## STATED EXERCISE
Reproduce the lines below verbatim, beginning with the line containing "phylum: Basidiomycota" and continuing through the line containing "genus: Dasyprocta", both included.

## DATASET

** start **

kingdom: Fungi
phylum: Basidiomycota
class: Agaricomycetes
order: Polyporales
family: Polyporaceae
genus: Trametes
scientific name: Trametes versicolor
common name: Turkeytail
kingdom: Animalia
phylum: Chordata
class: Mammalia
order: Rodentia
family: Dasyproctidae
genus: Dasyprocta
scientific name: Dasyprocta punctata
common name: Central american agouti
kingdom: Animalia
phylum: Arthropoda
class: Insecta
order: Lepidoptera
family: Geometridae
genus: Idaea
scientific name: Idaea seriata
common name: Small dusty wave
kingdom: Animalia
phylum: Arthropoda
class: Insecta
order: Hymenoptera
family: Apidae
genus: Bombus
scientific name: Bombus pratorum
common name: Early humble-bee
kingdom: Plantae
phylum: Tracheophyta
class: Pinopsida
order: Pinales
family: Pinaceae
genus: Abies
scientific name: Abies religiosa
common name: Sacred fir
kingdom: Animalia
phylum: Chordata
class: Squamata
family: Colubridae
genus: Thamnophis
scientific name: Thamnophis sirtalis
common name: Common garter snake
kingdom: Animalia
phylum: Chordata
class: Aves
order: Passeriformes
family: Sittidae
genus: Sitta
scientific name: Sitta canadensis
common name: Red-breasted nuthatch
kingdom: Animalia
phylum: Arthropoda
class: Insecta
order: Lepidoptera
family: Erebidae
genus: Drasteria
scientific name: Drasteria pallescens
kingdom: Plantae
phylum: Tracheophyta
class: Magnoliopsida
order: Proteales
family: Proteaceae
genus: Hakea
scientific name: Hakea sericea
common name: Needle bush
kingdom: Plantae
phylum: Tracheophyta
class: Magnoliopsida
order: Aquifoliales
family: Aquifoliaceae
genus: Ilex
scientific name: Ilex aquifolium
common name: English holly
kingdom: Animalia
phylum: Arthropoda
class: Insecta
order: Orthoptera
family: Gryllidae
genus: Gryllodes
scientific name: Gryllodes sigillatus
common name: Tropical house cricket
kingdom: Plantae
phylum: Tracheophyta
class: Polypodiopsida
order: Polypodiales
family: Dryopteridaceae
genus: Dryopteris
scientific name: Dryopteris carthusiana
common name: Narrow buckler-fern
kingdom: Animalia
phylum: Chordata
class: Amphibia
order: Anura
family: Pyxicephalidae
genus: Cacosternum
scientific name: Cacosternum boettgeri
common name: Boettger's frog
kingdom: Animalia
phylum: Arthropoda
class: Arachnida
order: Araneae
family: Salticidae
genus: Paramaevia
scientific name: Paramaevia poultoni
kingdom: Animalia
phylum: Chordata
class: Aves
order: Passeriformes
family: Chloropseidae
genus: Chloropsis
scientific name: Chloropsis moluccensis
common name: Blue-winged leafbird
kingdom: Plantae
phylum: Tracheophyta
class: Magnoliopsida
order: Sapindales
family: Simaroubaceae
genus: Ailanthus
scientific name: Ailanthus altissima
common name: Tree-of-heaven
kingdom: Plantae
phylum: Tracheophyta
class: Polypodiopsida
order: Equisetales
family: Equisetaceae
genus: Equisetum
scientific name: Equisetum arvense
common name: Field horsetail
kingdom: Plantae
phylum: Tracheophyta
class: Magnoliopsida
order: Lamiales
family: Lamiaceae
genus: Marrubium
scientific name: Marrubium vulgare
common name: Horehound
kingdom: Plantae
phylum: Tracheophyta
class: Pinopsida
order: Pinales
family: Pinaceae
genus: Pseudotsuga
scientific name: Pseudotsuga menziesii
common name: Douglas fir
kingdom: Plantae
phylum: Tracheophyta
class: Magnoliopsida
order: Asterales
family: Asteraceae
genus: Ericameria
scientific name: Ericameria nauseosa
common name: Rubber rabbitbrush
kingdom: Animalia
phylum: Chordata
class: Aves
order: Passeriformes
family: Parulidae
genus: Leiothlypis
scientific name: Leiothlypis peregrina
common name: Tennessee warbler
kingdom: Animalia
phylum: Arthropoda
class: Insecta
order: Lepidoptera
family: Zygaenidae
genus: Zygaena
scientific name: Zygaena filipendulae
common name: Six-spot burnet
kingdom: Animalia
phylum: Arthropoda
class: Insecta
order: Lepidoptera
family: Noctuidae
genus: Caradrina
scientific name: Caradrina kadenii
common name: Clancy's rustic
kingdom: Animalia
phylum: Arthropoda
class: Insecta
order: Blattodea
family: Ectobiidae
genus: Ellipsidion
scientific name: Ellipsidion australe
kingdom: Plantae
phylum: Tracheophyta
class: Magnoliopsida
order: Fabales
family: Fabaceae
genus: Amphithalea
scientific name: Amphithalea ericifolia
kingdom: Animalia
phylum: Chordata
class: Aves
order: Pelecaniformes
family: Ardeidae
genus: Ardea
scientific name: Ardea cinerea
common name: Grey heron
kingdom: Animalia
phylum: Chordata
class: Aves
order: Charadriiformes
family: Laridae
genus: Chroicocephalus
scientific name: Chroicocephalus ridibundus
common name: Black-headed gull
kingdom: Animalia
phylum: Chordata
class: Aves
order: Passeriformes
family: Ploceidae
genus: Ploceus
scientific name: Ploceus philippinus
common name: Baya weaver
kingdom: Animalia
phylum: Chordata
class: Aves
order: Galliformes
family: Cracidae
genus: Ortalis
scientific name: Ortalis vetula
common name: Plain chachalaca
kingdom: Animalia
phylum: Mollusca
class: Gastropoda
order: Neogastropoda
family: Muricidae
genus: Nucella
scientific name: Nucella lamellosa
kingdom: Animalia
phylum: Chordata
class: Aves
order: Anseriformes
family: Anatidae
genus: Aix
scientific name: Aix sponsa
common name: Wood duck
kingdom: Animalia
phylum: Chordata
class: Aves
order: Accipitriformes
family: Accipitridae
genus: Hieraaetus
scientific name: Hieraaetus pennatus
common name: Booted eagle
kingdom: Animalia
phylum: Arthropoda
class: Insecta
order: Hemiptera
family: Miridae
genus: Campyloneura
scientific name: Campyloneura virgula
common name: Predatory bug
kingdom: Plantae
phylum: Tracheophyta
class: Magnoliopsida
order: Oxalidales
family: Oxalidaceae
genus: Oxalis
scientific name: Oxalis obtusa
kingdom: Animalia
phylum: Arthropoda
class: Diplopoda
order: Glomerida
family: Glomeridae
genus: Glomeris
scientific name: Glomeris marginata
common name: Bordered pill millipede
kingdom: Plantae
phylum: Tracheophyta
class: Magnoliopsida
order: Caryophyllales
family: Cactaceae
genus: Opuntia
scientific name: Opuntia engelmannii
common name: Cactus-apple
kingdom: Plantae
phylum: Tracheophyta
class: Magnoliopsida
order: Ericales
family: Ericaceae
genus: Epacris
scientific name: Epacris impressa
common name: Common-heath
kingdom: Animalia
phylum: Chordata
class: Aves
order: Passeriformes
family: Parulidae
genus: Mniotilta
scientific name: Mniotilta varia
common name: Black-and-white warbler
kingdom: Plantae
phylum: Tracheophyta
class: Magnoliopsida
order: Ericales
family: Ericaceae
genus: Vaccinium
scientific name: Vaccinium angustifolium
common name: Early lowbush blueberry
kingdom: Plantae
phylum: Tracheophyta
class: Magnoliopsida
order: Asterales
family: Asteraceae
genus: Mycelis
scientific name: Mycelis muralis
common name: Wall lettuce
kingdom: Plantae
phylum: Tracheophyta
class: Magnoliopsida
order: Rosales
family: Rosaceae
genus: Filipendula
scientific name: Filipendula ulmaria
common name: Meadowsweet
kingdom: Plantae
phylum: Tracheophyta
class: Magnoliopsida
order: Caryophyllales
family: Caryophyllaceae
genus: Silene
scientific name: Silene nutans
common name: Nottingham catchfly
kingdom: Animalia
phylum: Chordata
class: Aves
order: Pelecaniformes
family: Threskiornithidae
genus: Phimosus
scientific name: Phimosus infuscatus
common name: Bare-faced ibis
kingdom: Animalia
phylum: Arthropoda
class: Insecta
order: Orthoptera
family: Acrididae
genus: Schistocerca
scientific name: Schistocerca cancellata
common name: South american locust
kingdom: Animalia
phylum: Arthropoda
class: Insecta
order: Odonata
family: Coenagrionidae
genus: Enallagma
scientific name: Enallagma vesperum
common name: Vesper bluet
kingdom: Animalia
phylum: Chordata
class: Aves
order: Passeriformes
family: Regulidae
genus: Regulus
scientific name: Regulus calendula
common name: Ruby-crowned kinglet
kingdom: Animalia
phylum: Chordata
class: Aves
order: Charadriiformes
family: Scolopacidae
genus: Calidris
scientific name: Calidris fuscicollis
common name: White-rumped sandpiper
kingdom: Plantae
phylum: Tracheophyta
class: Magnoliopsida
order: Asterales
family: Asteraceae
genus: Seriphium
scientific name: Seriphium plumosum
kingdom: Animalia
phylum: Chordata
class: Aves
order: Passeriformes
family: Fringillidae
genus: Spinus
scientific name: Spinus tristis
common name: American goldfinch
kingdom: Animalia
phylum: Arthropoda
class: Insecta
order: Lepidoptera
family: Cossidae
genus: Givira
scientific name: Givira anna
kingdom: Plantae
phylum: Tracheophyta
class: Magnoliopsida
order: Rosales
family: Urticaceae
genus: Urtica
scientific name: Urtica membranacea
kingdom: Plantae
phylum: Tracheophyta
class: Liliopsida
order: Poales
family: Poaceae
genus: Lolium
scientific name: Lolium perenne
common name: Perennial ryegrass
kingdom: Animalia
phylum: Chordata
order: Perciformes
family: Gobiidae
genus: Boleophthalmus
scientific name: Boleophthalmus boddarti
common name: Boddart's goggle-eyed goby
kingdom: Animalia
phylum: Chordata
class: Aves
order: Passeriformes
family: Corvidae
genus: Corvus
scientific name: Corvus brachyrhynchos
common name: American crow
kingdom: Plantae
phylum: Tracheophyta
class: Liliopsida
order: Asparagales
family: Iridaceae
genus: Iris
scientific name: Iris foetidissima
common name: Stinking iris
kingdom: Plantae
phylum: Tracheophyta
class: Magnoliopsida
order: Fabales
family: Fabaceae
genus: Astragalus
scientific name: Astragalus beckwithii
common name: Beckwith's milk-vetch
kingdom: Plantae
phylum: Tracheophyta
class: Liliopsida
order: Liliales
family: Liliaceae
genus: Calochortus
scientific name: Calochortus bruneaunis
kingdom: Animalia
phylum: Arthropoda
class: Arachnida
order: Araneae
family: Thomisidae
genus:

** end **

## SOLUTION TO THIS PROBLEM
phylum: Basidiomycota
class: Agaricomycetes
order: Polyporales
family: Polyporaceae
genus: Trametes
scientific name: Trametes versicolor
common name: Turkeytail
kingdom: Animalia
phylum: Chordata
class: Mammalia
order: Rodentia
family: Dasyproctidae
genus: Dasyprocta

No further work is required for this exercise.